Migrant girl's death tears US apart on border issue
By Gao Shi
People's Daily app
1544853300000

A seven-year-old Guatemalan girl’s death in the custody of US Customs and Border Protection (CBP) has triggered a fierce debate in the Uinted States.

t.jpg

Twitter screeshot

She reportedly “died of dehydration and exhaustion.” Last week the girl was taken into custody by Border Patrol for illegally crossing the US border with her father and a large group of migrants from Mexico, CBP said Thursday. She began having seizures eight hours after being detained and emergency responders found that the girl had “reportedly not eaten or drunk for several days.”

The humanitarian group No More Deaths posted videos of border agents throwing away gallons of water their volunteers leave in the desert for dehydrated migrants.

The tragedy has outraged the American with angry calls for a probe. “We call for an investigation into how this tragedy happened and serious changes to prevent future deaths,” Cynthia Pompa, an advocacy manager for the American Civil Liberties Union Border Rights Center said in a statement, blaming “lack of accountability, and a culture of cruelty within [US] CBP” for the girl’s death. “This tragedy represents the worst possible outcome when people, including children, are held in inhumane conditions.”

Immigration advocates have criticized the Trump administration for not adequately staffing ports of entry to process asylum claims by immigrants who cross legally, and for not doing enough to address the humanitarian concerns of migrants who make the dangerous journey between legal ports of entry.

The incident raises questions about CBP’s emergency procedures and the Trump administration's policy of delaying immigrants at ports of entry, forcing them to decide between waiting for weeks to months in dangerous border towns or traveling through hazardous areas along the border.

The Washington Post says the girl’s death is likely to intensify scrutiny of detention conditions at Border Patrol stations and CBP facilities that are increasingly overwhelmed by large numbers of families seeking asylum in the US.
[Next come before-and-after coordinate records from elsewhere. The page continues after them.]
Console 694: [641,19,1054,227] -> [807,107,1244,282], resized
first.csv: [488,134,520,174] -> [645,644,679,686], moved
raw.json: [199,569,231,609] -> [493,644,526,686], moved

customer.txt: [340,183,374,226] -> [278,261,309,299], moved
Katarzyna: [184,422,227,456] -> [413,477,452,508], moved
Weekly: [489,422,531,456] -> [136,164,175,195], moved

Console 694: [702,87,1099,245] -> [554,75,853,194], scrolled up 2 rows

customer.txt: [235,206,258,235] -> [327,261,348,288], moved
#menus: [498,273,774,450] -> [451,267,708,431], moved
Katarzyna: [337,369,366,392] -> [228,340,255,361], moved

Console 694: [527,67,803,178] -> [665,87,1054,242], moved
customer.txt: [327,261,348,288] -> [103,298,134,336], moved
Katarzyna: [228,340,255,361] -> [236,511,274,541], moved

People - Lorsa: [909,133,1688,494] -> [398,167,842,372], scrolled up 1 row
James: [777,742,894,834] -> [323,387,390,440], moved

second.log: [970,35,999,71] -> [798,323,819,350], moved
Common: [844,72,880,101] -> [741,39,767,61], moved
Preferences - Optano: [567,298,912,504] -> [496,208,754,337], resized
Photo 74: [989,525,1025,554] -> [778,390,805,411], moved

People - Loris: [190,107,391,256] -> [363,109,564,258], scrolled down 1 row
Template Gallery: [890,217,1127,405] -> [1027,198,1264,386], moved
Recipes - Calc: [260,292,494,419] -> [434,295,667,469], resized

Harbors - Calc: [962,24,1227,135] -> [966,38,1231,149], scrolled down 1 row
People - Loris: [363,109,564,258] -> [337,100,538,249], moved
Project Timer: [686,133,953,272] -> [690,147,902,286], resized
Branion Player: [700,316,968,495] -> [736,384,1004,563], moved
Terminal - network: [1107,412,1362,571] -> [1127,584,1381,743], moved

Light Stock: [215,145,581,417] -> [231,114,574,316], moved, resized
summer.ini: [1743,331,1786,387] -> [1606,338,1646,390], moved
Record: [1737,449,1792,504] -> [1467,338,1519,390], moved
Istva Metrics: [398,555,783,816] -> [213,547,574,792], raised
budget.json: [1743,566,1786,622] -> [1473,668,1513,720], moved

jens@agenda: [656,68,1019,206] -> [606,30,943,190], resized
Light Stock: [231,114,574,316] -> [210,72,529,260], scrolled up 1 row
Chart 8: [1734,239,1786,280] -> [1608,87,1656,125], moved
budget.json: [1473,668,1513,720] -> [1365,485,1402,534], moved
The Department of Homeland Security (DHS)’s inspector general announced Friday it would investigate the death. But DHS Secretary Kirstjen Nielsen blamed the family, saying the group should have never tried to come to the US without authorization.

VCG111181857475.jpg

Migrants from Honduras, part of a caravan of thousands from Central America trying to reach the United States, walk next to the border fence as they prepare to cross it illegally, in Tijuana, Mexico, December 14, 2018. (Photos: VCG)

The number of migrant deaths rose by about 20 percent from 1998 to 2016, while the number of those captured while crossing illegally plummeted 70 percent during the same period, ProPublica reported in 2017. 

Trump has threatened a partial government shutdown ahead of a December 21 deadline if Congress doesn’t approve $5 billion for a wall on the Mexico border. Democrats have refused to provide more than $1.3 billion for border security. 

Hillary Clinton tweeted, “There are no words to capture the horror of a seven-year-old girl dying of dehydration in US custody. What’s happening at our borders is a humanitarian crisis.” 

Those who supported the border wall retorted after her tweet. “And our country CAN NOT continue to take in the entire world's POOR who are a BURDEN to our judicial system and ALL of our SOCIAL SAFETY nets like Medicaid, housing, homes, WIC, & food stamps! We ARE STILL the world's MOST generous & giving country. Period,” a Twitter user @azibrn replied to her. 

US Rep. Beto O'Rourke, a Texas Democrat, said on Friday that the death was a strong case not to build walls anymore. He said it was “heartbreaking and yet all too common," citing hundreds of people dying every year trying to cross into the US as the government built hundreds of miles of fencing and wall, physical barriers as we continue to militarize the border. Even though total apprehensions have dropped significantly, he insisted the number of people dying has increased in some years, “because we’re pushing people to ever more remote expanses of the desert.”

While he does not think there could be any particular administration to blame, “because you have seen these kinds of deaths happen under the George W. Bush administration, under the Bill Clinton administration, under the Barack Obama administration and the Donald Trump administration. This is a problem that all of us own.”